Com a vantagem, a Seleção Brasileira soube conduzir o jogo, sem deixar de tentar novas situações de gol, notadamente quando a bola sobrava para Luiz Henrique, cujo talento desnorteou os zagueiros do Egito mais de uma vez.

Agora, é esperar mais sete dias para ver a Seleção Brasileira em ação num duelo contra outra forte seleção, a do Marrocos, em Nova Jersey.

Ficha técnica

Local: Huntington Bank Field, em Cleveland (EUA)

Renda: não divulgada. Público: 64.311 espectadores

Gols: Bruno Guimarães, aos 6’, Zico, aos 10’ (1º T), e Endrick, aos 51 ’ (2º T).

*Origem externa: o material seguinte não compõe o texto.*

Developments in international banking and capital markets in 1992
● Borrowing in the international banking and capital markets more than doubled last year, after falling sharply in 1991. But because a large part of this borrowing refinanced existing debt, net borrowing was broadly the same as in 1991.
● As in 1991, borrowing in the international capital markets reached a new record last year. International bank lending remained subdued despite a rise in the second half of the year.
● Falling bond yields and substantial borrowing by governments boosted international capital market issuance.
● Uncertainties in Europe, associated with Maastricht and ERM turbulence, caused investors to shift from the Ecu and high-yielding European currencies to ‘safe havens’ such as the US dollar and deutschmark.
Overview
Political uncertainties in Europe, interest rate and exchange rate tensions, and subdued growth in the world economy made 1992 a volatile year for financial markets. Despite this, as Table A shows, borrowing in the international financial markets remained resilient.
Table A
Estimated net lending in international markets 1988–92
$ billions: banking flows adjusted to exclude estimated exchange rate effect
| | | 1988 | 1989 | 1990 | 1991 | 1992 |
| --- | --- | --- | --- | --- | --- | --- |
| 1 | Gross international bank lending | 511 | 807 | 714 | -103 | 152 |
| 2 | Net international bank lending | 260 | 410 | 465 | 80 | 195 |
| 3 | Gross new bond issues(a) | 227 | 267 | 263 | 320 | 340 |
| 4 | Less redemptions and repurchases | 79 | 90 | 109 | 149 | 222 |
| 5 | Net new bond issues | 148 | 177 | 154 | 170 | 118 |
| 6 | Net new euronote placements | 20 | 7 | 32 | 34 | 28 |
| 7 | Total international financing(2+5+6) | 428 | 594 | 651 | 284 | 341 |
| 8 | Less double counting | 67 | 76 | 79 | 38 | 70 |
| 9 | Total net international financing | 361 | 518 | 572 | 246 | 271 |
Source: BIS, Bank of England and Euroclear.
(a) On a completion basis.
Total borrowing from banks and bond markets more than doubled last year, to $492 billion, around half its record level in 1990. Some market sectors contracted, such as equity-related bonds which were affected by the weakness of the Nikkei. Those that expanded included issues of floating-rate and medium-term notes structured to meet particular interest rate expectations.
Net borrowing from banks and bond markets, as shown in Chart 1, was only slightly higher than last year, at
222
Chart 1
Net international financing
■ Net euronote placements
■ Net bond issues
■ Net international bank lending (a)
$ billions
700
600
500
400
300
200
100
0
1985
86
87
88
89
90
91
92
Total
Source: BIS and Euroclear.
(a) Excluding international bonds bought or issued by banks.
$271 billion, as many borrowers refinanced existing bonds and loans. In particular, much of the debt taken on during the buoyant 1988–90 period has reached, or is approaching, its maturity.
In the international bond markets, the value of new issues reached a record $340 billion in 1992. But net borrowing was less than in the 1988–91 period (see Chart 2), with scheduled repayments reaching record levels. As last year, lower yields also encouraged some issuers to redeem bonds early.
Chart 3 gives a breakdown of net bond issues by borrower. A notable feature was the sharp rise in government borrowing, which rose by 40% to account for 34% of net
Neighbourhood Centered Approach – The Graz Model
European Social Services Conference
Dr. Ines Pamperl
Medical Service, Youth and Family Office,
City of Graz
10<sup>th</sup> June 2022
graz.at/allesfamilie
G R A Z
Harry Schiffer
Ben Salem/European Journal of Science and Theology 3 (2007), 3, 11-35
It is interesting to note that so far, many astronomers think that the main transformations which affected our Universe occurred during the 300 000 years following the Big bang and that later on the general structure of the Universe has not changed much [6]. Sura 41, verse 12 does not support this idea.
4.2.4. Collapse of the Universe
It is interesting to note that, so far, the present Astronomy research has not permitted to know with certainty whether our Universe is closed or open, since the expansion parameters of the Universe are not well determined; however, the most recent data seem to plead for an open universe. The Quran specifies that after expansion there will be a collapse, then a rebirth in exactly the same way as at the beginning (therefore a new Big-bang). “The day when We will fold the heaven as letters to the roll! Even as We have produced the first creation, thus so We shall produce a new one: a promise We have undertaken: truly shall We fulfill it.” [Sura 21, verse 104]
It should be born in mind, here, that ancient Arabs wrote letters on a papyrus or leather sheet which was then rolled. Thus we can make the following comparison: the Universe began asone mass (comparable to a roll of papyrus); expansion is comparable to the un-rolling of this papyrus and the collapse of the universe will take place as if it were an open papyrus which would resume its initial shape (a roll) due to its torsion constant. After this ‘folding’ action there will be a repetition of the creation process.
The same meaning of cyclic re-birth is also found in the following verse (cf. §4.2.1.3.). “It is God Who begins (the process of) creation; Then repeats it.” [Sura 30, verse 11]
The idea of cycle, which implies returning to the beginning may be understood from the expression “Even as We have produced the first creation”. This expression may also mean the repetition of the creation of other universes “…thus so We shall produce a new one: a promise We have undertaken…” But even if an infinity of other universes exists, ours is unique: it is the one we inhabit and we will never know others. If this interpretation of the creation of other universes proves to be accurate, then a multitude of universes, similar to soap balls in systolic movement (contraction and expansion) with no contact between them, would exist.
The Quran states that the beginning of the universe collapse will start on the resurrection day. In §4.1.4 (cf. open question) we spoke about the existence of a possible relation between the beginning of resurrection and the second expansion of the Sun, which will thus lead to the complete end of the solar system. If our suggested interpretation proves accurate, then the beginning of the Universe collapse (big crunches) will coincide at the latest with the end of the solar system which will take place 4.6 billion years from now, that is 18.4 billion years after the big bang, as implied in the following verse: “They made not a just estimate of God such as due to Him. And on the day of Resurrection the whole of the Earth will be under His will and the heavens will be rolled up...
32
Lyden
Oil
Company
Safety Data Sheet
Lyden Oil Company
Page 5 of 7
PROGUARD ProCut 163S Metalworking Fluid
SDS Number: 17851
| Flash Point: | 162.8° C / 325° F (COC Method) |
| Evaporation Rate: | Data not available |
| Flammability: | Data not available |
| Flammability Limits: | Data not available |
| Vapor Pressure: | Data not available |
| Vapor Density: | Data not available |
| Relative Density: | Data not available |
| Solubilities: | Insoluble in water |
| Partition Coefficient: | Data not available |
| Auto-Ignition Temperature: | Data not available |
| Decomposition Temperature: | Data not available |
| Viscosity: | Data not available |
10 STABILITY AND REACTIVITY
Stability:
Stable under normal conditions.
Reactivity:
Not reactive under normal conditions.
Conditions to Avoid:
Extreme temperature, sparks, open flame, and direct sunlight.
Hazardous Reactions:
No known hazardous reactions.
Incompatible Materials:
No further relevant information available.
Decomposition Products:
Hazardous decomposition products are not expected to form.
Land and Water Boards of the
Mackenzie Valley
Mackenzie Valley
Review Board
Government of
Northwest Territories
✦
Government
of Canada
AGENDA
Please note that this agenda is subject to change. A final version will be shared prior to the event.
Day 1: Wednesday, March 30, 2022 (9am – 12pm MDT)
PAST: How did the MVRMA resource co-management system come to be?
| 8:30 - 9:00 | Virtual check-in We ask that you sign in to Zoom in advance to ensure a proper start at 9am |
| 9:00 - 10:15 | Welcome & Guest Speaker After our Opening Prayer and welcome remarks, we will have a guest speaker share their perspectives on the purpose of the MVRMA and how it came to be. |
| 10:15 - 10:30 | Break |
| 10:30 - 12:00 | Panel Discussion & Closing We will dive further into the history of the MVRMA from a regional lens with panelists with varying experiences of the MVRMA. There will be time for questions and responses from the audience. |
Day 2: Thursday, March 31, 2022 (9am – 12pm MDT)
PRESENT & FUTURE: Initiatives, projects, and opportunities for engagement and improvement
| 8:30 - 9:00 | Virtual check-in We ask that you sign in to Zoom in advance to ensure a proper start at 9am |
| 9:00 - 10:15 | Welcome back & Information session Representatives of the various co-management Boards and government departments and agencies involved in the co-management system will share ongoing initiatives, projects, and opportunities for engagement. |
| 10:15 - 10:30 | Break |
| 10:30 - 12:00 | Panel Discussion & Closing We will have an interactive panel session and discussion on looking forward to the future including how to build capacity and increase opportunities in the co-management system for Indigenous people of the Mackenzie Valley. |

Cartão amarelo: Marquinhos e Hany

Árbitro: Adonai Escobedo (México). Assistentes: Ibrahim Martinez (México) e Maximiliano Gomez (México). VAR: Carlo Rivero (México)

BRASIL: Alisson (Weverton, aos 46’); Wesley (Danilo, aos 16’), Marquinhos (Bremer, aos 16’), Ibañez, (Léo Pereira, aos 46’), e Douglas Santos (Alex Sandro, aos 72’); Casemiro (Fabinho, aos 46’) e Bruno Guimarães (Danilo Santos, aos 46’); Lucas Paquetá (Luiz Henrique, aos 46’), Raphinha (Gabriel Martinelli, aos 72’), Igor Thiago (Endrick, aos 46’) e Vinícius Júnior (Matheus Cunha, aos 46’).Treinador: Carlo Ancelotti

EGITO: Shobeir, Hany (Tarek Alaa, aos 74’), Fathy, Yasser e Fatouh (Hafez, aos 74’); Lashin (Ashour, aos 74’), Attia (Zizo, aos 84’) e Trézéguet (Abdelmonem, aos 46’); Zico (Adel, aos 74’), Hassan (Salah, aos 46’) e Marmoush (Abdelkarim, aos 84’). Treinador: Hossam Hassan.